(Recorded data)
════════

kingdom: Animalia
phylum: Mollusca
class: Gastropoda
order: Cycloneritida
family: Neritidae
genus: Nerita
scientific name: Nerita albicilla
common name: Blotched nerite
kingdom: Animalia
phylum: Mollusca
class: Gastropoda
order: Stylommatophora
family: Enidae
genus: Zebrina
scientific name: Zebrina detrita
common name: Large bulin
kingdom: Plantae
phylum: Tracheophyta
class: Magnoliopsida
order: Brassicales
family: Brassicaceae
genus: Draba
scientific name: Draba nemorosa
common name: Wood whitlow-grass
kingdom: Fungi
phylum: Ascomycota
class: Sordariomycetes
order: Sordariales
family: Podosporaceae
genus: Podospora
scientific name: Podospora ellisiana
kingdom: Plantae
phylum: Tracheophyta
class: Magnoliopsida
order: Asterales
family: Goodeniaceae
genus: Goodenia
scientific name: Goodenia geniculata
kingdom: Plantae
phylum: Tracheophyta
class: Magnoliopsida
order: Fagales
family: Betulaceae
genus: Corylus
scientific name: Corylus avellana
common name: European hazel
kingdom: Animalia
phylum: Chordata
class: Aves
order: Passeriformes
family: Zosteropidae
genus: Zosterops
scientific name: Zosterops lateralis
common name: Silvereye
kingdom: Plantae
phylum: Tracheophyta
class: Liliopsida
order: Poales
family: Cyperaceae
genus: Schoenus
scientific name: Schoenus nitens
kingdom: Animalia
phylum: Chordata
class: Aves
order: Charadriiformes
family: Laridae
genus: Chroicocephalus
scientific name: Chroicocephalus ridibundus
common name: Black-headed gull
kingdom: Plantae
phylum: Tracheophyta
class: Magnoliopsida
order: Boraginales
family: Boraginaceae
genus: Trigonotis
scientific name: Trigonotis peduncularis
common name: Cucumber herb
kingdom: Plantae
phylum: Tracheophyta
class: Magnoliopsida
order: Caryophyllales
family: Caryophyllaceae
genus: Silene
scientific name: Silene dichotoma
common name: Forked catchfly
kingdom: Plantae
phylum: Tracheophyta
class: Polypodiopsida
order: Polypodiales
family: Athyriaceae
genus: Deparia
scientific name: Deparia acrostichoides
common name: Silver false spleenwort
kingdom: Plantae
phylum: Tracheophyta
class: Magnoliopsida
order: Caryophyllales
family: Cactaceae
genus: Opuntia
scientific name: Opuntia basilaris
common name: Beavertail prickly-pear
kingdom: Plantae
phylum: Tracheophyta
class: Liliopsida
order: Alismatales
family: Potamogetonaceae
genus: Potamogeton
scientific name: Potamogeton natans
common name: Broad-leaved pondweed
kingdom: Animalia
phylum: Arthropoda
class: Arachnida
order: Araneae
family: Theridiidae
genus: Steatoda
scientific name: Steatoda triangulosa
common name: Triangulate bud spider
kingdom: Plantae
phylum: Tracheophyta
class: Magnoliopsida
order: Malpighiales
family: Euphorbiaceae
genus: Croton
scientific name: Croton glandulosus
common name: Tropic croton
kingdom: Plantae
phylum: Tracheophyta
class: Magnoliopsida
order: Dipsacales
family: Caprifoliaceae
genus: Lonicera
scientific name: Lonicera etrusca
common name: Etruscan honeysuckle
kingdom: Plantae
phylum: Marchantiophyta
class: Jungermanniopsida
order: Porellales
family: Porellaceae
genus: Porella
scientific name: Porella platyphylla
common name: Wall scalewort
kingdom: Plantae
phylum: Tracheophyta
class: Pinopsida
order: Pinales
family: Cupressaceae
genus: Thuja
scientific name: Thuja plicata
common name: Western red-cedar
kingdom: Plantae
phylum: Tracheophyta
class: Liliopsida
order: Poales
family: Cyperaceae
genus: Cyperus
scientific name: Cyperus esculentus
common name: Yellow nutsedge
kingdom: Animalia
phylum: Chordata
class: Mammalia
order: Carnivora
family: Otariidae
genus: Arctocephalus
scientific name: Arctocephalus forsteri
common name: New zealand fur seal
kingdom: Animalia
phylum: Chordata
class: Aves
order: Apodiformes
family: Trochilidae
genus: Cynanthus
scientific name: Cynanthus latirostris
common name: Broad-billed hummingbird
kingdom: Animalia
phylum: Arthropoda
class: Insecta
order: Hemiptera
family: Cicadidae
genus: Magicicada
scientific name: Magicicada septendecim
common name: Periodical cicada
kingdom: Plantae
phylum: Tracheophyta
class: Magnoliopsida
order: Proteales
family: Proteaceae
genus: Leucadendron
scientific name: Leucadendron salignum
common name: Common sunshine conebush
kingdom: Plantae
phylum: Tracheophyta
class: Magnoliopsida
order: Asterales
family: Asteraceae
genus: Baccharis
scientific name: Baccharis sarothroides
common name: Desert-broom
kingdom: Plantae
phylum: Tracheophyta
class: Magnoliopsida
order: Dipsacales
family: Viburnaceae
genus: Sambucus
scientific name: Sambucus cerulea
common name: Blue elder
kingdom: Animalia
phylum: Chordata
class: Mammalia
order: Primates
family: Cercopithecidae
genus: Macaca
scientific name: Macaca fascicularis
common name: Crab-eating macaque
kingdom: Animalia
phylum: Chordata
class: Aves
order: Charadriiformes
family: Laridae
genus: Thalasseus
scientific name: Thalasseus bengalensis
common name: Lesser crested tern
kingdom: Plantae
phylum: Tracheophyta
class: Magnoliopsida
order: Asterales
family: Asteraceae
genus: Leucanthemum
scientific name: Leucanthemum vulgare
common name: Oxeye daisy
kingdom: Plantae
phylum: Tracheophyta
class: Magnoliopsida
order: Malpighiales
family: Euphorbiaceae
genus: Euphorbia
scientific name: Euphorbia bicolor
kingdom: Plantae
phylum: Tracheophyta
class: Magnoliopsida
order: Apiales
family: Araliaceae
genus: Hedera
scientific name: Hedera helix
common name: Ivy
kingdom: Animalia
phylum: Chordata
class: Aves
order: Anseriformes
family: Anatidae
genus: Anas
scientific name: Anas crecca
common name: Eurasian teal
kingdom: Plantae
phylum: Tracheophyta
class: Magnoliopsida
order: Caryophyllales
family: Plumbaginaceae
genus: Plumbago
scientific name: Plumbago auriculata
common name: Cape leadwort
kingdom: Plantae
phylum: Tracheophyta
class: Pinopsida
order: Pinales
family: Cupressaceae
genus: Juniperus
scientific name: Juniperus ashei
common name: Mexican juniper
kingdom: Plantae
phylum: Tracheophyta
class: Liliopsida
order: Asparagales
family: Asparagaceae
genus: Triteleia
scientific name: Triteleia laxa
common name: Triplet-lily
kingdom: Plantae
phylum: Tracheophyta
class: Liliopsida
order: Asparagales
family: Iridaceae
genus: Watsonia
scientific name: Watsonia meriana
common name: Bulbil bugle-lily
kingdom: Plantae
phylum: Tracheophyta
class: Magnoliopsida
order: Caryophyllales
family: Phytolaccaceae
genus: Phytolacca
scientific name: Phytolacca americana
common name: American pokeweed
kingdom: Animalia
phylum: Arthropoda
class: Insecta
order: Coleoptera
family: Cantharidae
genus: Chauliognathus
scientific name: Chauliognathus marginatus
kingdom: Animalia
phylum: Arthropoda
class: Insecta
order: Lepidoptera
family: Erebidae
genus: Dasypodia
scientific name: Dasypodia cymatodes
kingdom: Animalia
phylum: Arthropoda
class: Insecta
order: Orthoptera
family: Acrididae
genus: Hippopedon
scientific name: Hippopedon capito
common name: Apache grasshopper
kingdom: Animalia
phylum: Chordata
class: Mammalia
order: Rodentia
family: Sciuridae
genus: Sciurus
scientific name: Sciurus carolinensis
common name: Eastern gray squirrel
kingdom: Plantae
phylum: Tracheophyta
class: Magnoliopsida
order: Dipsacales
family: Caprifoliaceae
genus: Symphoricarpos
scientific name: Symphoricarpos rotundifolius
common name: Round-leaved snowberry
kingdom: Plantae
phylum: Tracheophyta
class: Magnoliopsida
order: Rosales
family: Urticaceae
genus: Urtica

════════

Task details: Reproduce, word for word, the stretch of data above from its first line through the line containing "kingdom: Fungi".

Written reply:
kingdom: Animalia
phylum: Mollusca
class: Gastropoda
order: Cycloneritida
family: Neritidae
genus: Nerita
scientific name: Nerita albicilla
common name: Blotched nerite
kingdom: Animalia
phylum: Mollusca
class: Gastropoda
order: Stylommatophora
family: Enidae
genus: Zebrina
scientific name: Zebrina detrita
common name: Large bulin
kingdom: Plantae
phylum: Tracheophyta
class: Magnoliopsida
order: Brassicales
family: Brassicaceae
genus: Draba
scientific name: Draba nemorosa
common name: Wood whitlow-grass
kingdom: Fungi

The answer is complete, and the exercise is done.